Var; Bundeskartellamt, yani Almanya Rekabet Kurumu.
Bu skandalların yıllardır ‘gözden kaçması’ enteresan mı?
Evet!..
Hatırlayacaksınız, 2015 yılında da, Alman otomotiv markalarının ‘emisyon hilesi’ ortaya çıkmış, şirketler ABD’ye milyar dolarlık cezalar ödemişlerdi. 4 milyondan fazla araç da geri çağrılmıştı.
ABD sadece Alman otomotiv şirketleri değil, Deutsche Bank, Commerzbank gibi Alman bankacılık devlerine de 15 milyar doları aşan cezalar kesti. Suçlamalar sadece mali usulsüzlüklerle ilgili değil, ‘para aklama’ da var.
Almanya ne yaptı?
AB’yi harekete geçirdi ve ABD merkezli internet devi Google, Apple’a milyar euroluk ‘vergi cezaları’ kesti.
ABD, emisyon cihazlarını üreten Bosch gibi yeni Alman şirketlerini soruşturma listesine aldı.
AB de, Amazon, McDonald’s gibi Amerikan şirketleri hakkında soruşturma başlattı!
İki taraf da birbirine ‘sen bana dokunursan ben de sana dokunurum’ mesajı veriyor.
H H H
Bir başka ‘mesajlaşma’ da ‘istihbarat’ alanında var.
“CIA Merkel’i dinledi” skandalı patladıktan kısa süre sonra, Alman medyasında “Almanya ABD Dışişleri Bakanları Kerry ve Clinton’u dinledi” haberleri yayınlandı.
Arkasından bizi de ilgilendiren bir başka haber geldi: “Almanya Türkiye’yi de dinledi; devlet adamlarını, önemli isimleri, medya dahil kurumları da…”
Türkiye’de yaygara kopmadı.
Yakın zamanda da Alman siyasiler ve istihbarat yöneticileri “MİT Almanya içinde casusluk yapıyor” şikayetleriyle medyada boy gösterdi!
Bir süre sonra da Türkiye’de casusluk yaptıkları şüphesiyle bazı Alman vatandaşları tutuklandı.
Almanya siyaseti ayağa kalktı!
Bir yere not edin:
Türkiye’de muhalif medya Almanya’nın ‘MİT burada casusluk yapıyor’ yaygarasını manşetlerden verirken, Almanya ‘muhalefeti’ ve medyası ‘tek ses’ olarak Alman istihbaratının ve iktidarının yanında yer aldı!
Kendi ülkesindeki sorunlardan çok “Türkiye’de muhalefetin susturulduğu” iddiasını Almanya gündeminde tutan muhalefet ve medya!

Halkların görüş alanının dışında kalan konularda herkes birbirinin ne yaptığını biliyor.
Oysa Türkiye’nin onlar kadar ‘görüş alanı’ dışında kalan konusu yok.
Açık konuşuyor:
“FETÖ’cüleri, PKK’lıları, DHKP’cileri korumayın ve bize karşı kullanmayın.
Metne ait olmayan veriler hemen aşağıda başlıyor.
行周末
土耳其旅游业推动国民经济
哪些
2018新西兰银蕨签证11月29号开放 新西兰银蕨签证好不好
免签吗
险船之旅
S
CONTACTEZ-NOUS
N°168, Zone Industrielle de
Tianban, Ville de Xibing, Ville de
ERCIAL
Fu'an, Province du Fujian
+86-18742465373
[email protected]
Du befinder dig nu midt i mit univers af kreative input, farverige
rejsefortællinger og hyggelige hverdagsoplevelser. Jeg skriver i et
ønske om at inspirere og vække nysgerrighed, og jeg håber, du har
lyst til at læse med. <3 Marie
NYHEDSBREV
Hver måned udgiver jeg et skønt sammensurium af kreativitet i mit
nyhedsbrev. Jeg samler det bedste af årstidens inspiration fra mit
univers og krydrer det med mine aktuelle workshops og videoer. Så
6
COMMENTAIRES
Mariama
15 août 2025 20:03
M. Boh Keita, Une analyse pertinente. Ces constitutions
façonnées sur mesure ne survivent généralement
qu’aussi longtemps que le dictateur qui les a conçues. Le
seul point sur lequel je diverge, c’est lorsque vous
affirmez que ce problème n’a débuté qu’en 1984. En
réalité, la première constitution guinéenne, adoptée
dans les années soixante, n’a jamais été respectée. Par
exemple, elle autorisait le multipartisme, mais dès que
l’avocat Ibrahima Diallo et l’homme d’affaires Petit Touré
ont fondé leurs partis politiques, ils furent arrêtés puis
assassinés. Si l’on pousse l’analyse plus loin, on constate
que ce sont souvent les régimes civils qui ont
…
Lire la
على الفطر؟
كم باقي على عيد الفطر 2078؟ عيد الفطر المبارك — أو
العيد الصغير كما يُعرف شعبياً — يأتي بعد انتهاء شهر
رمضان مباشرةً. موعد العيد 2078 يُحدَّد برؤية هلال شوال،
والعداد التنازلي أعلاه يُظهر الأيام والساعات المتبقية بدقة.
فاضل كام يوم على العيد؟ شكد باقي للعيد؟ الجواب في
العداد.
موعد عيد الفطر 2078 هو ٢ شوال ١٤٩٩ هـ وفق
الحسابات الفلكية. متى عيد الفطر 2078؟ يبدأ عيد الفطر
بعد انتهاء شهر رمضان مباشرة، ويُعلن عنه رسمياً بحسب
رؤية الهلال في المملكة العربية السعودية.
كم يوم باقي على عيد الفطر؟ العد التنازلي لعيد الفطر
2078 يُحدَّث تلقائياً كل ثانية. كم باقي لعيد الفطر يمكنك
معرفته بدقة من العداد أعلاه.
Bunları korumak, desteklemek ve kullanmak adına yürüttüğünüz legal görünümlü adımlardan da, kişilerden de haberdarız!”
H H H
Ama Almanya tuhaf tepkiler veriyor.
Hem “Türkiye’nin iç siyasetini Almanya’ya taşımayın” diyor;
Hem de bizzat Alman politikacılar ve medya Türkiye’yi iç siyasetin gündeminde tutuyor!
Anlaşılan Eylül’deki seçimde Almanya başbakanını Türkiye, daha doğrusu ‘Erdoğan faktörü’ belirleyecek!
Öte yandan, hem Türkiye’ye “Bizi göçmenlerle tehdit etmeyin” diyor;
hem Türkiye’yi ‘şirketleriyle’ ve ‘turistleriyle’ tehdit ediyor. Hatta Almanya’daki Türk vatandaşlarıyla!
Vatandaşlarına “Türkiye’ye gitmeyin, Türk domatesi yemeyin, Türkiye’den bir şey almayın, satmayın” diyor…
‘Özel teşebbüs’ şirketlerine, ‘özgür’ vatandaşlarına ve ‘eşit haklara sahip’ göçmen kökenli vatandaşlarına ‘söz geçireceğinden’ gayet emin!
Bunlar ‘Putin tepkileri’…
Oysa Cumhurbaşkanı Erdoğan’ı ‘Putinleşmekle’ itham ediyorlardı!
Lozan meselesi
Tarihe ‘zafer’ ve ‘hezimet’ arasında bir kategori açmakta neden zorlanıyoruz anlamıyorum.
Cumhurbaşkanı Erdoğan, Lozan Barış Antlaşması’nın 94. yıldönümü mesajında, “cumhuriyetimizin kurucu belgesi”, “İstiklal Destanı’nın tescili” ve  “Sevr’i yırtan anlaşma”
dedi ve ‘kutladı’.
Lozan, bu milletin ter, kan ve gözyaşıyla verdiği Büyük Destan’ın hakkını veren bir anlaşma olmayabilir, ben de bu kanıdayım.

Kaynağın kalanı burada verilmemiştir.